Thursday, June 20, 2013

slipping through grief

Turning Page - Sleeping At Last

I need to cry. Yeah. Never thought I'd write this either. I am horribly alone. I've had a rough rough rough past few months. I work too hard. I make okay money. I hate where I live. I miss my family. I don't want to move back "home." I don't want to move to LA. I want it to move to me. I want to chase my dreams more than anything in the world. I am still fat. I am still depressed. I have been smoking in my apartment... which is nice... I'm fat and it hurts to look at myself in the mirror. I am so alone. I want to be held loved adored fucked cherished kissed feel love being made to me without wanting to do it back... I want a man's undying attention. I want to be doted on. I want to be so attracted and be able to leave this wonderful man and regret it. I want ... no. I take it back... kind of. I want those things because what I desire... more than anything in the world... the deepest desire of my heart right now is to be in love. Pure and unapologetic. The kind of love that consumes your entire being... I want that love. I want love better than any I have ever known. I never want to feel this alone ever again. I want to share all of me. The good bad crazy beautiful amazing funny talented sexy lovely person I know that I am ... or can be... I want someone to see that and want it. Need it. Love it. Love me. And I want that man to be someone I am not settling on. Christ... don't I deserve that? ...

Probably not.

Me and Beth are detoxing. I better lose some fucking weight. Dear LA, you better be the fucking answer I am looking for.

Thursday, June 6, 2013

Lately...

9 Crimes Damien Rice

Lately... well Christ... see lately is a different kind of beast. I've been homeless. Screwed over more times than I can count. I work 40hr a week but it feels like 70. All my "friends" are thin and beautiful and I know why they keep me around... to look good.

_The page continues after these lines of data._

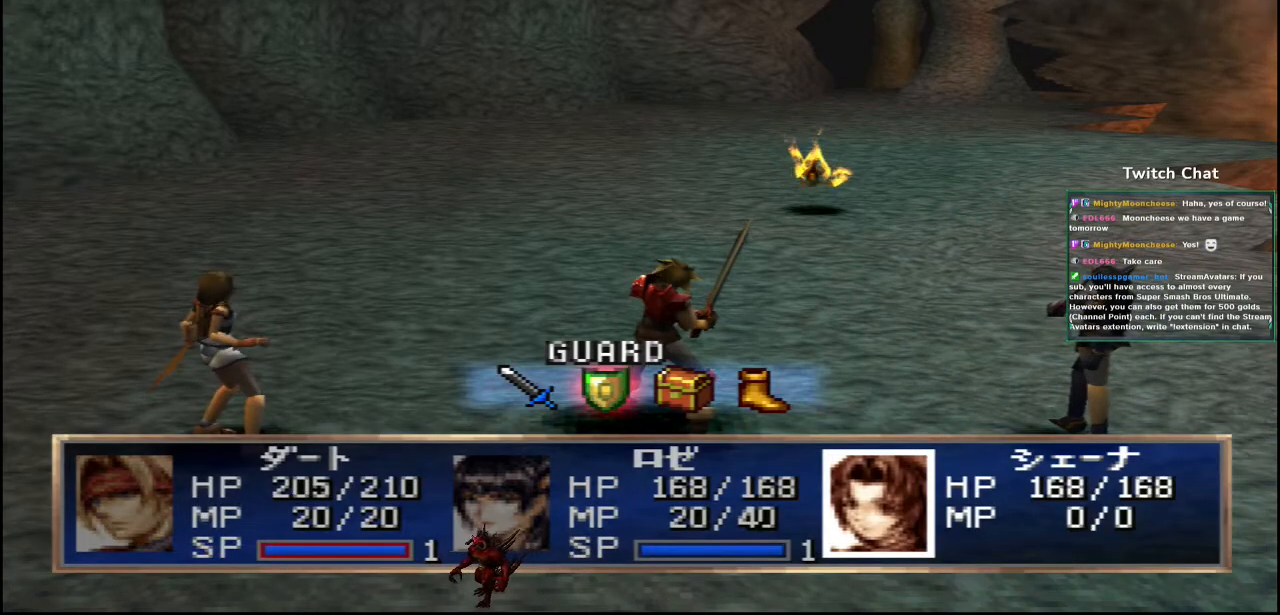
{"buttons": ["CIRCLE"], "left_stick": "center", "right_stick": "center", "events": []}
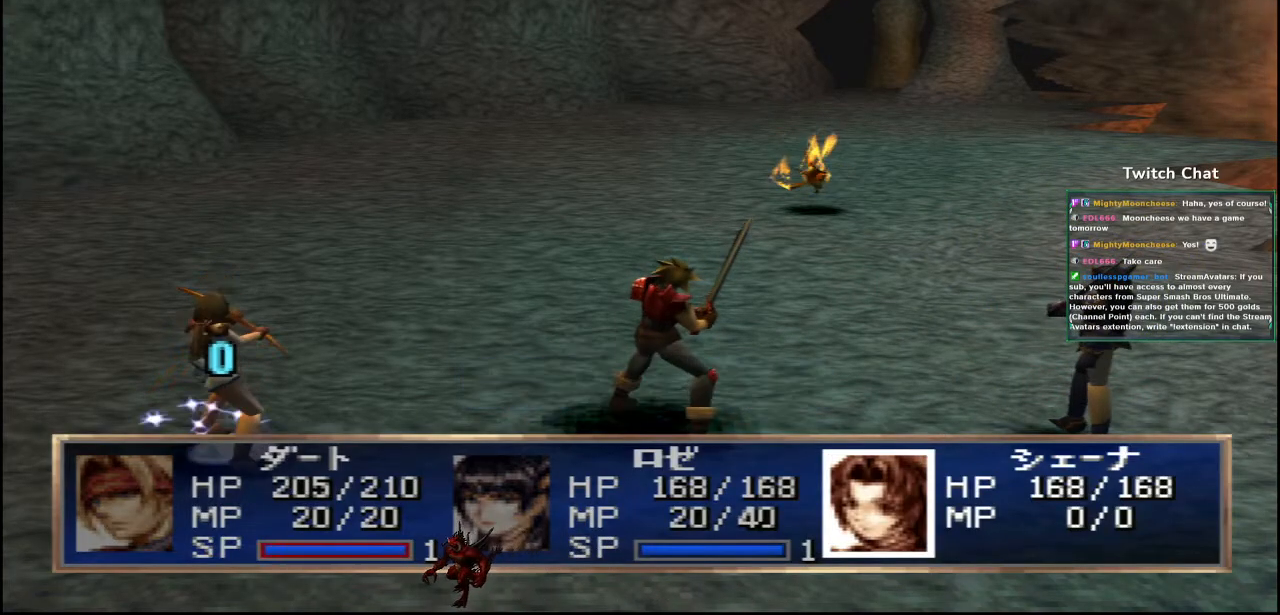
{"buttons": [], "left_stick": "center", "right_stick": "center", "events": [[50, "CIRCLE", "up"]]}
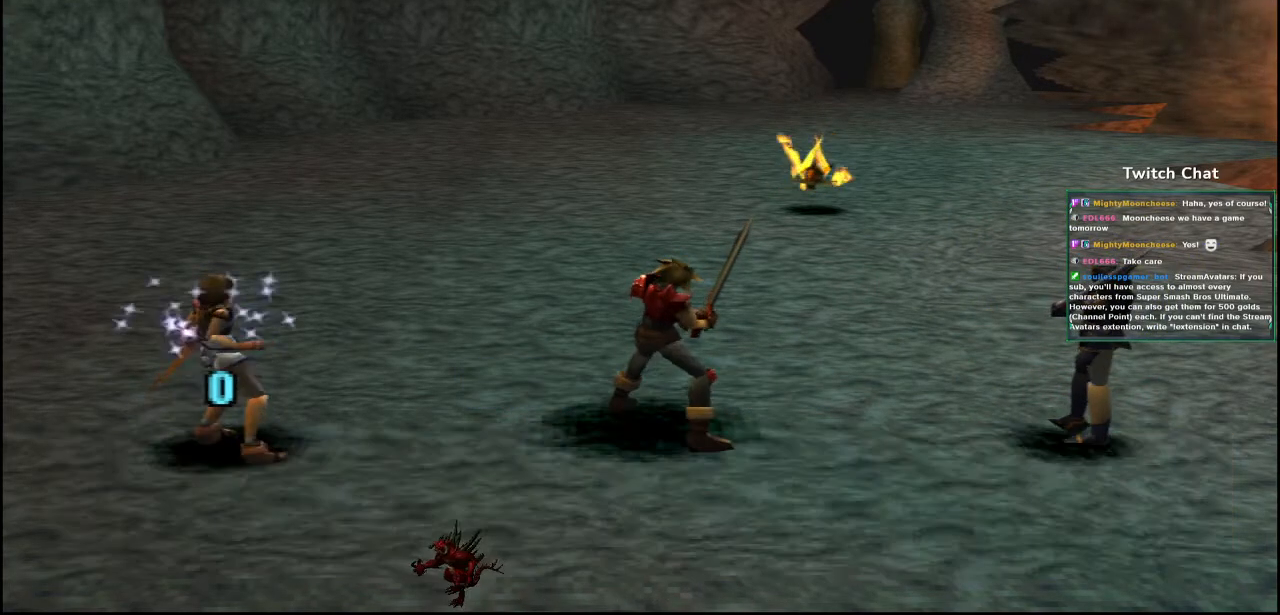
{"buttons": [], "left_stick": "center", "right_stick": "center", "events": []}
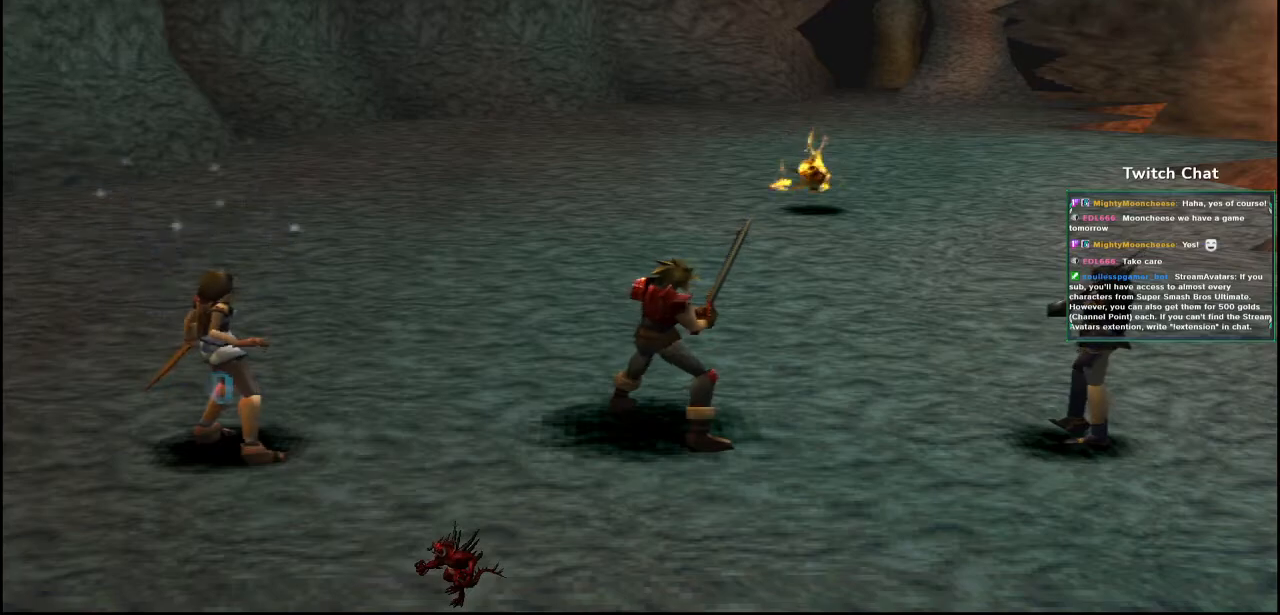
{"buttons": [], "left_stick": "center", "right_stick": "center", "events": []}
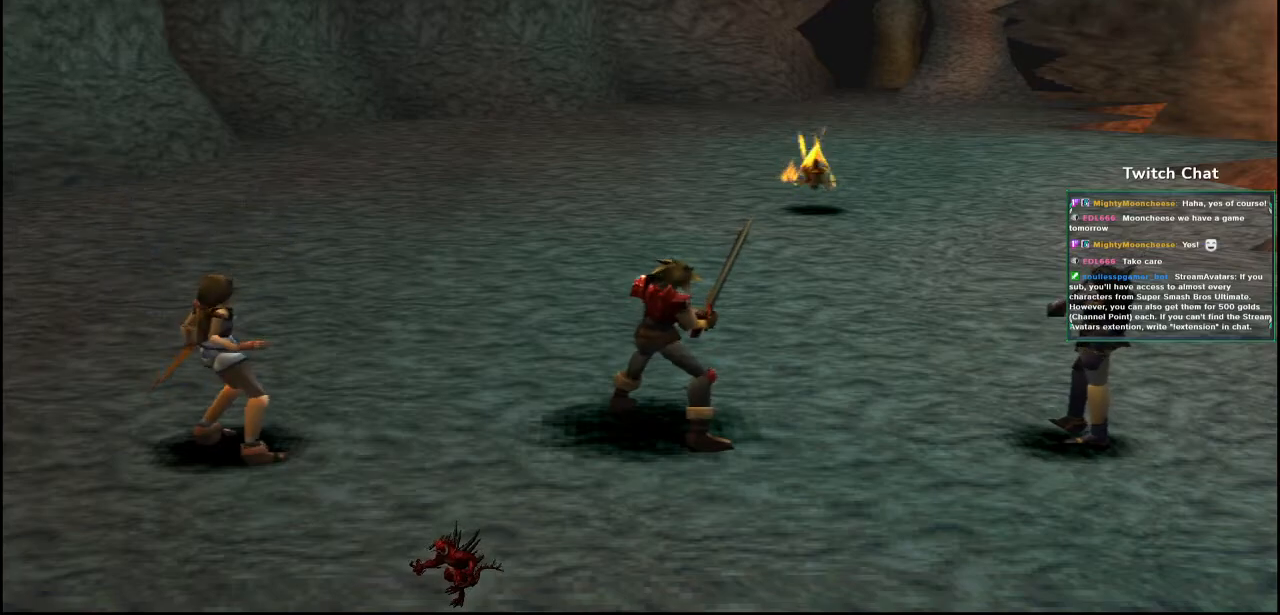
{"buttons": [], "left_stick": "center", "right_stick": "center", "events": []}
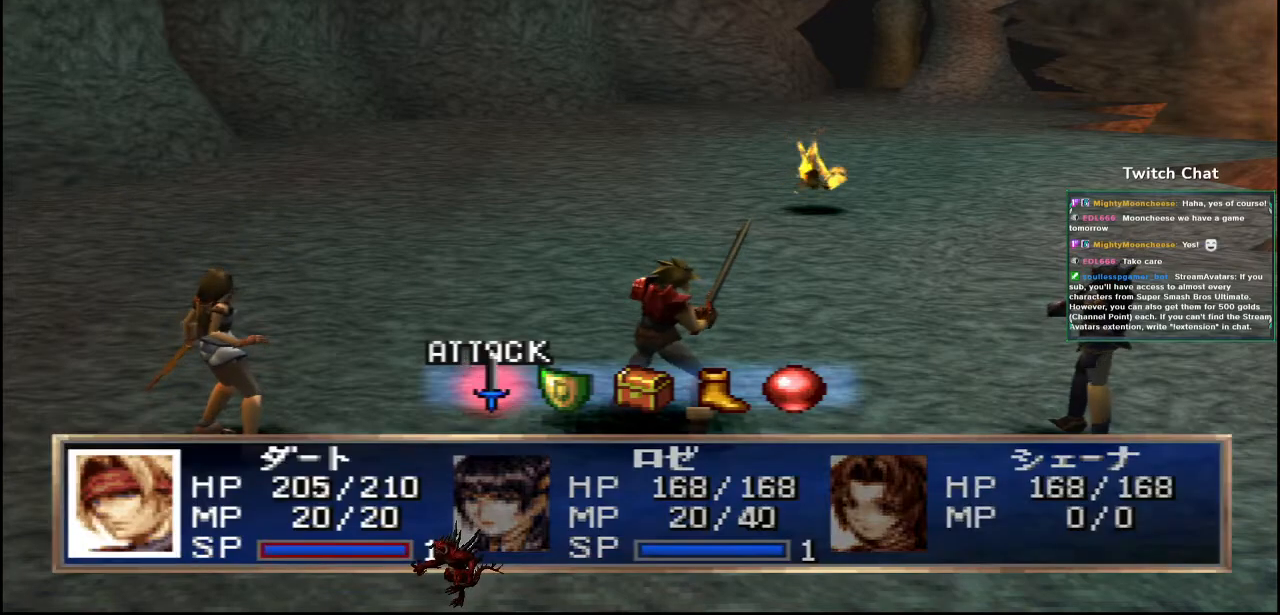
{"buttons": ["CIRCLE"], "left_stick": "center", "right_stick": "center", "events": [[33, "DPAD_RIGHT", "down"], [117, "DPAD_RIGHT", "up"], [450, "CIRCLE", "down"]]}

I get it, don't worry, I completely fucking get it. God, I still feel eighteen. Still feel like I have forever. But if I don't get out of this shithole before my 30s then I am just as stupid as I ever thought I was.
I moved out. Solo living. First time in these twenty six years. Weird. But not. Freeing. But lonely. Perfect. But temporary. Gotta lose the weight now. Gotta do it now. That way when they tell the story there will be this time where I got my shit together.  But that time for me is now and I am a fragile thing. Easily tempted. Quickly distracted. Once I catch a glimpse of an intricate web of illusions, I plummet. Head over feet, I am the young Alice, tumbling unto a dimension which I cannot possibly be equipped to discover, yet tumbling just as quick. How I envy those who can conquer themselves and defeat their childish nature in order to acquiesce the desired vocation. Can I? Dare I allow these apparitions to hazy my subconscious as I lay asleep and unfighting?
All I allow myself to know is right now. I hate right now. I have to starve right now.